About My Internship
By Bowen L.
As I mentioned in the last blog, my internship over the summer was a research project that mainly targets community-level and personal exposure to air and noise pollution in Chengdu, China in this summer. In this blog, I am going to describe my activities for this internship.
There were two primary studies in this project: the stationary community study and the mobile commute study. In the community study, we selected four sites within the inner ring and four sites on the outer ring of Chengdu city as our measurement sites. Based on our discussions and findings, people who live or spend a lot of time at these sites were susceptible to be exposed to heavy air and noise pollution because of either the heavy traffic, road construction, or the presence of other aerosol producers there. Also, on the roof of CDC office building, we set up a bulky community air monitor to collect long-time measurements.
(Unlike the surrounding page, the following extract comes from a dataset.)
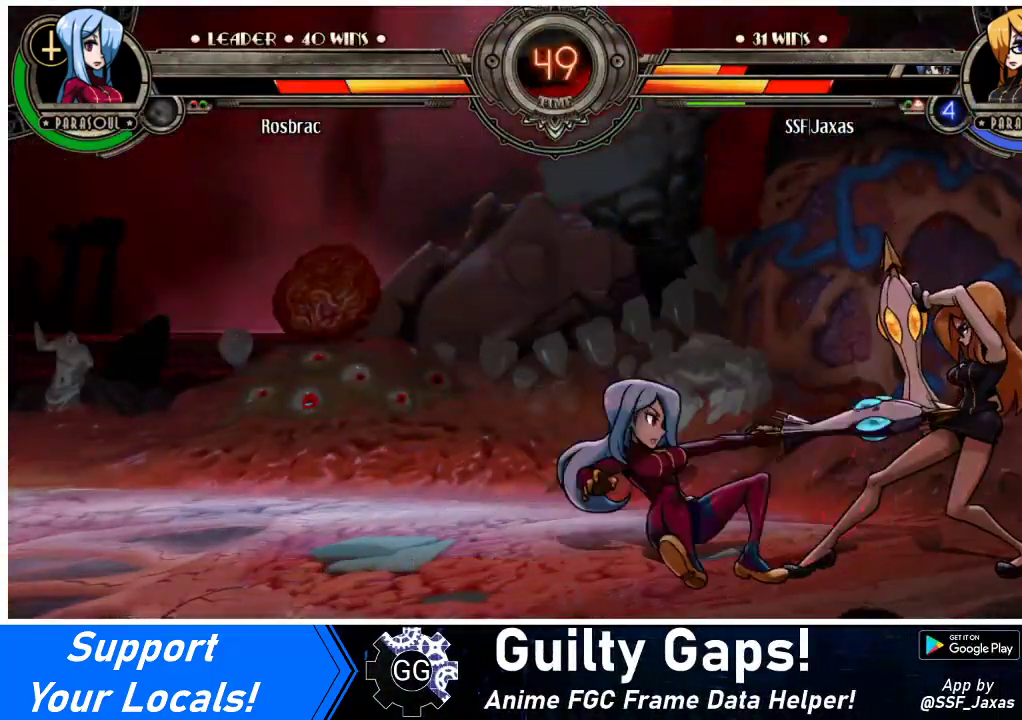
{"buttons": ["DPAD_RIGHT"], "events": []}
In the mobile commute study, we had three pre-determined routes that represented high, medium, and low personal exposure to air and noise pollution. We made measurements while we traveled on these routes by different transportation means. We also had a Bus Rapid Transit (BRT) route added for investigating people’s exposure on the newly constructed transportation mode in this city. For both studies, we wanted to investigate the level of exposure by measuring the concentration of various aerosol components such as particular matter and black carbon. We also used other supplementary measurements, such as GPS and accelerator data, to help us plot a geographic exposure map.
My routine daily work comprised field work and office time. Each day I went to the field, traveled on the route, took measurements, and then returned to the office to meet and upload our findings to the database. We usually did the field work first in the morning, but later we recognized the need to expand the time range of measurements. We had flexible field work and office hours in a day. I had a lot of challenges during the field work. For many days, the weather was quite hot and sometimes there were storms. Our work sometimes would be questioned and we’d be stopped by police officers and even citizens concerned that we might interfere the traffic. Each day, there was a long distance to travel by foot, bike, and automobile. Even though my field work was strenuous, I felt a sense of achievement. I believed it was worthy because someday the measurements would potentially help people to choose the best route for their commute.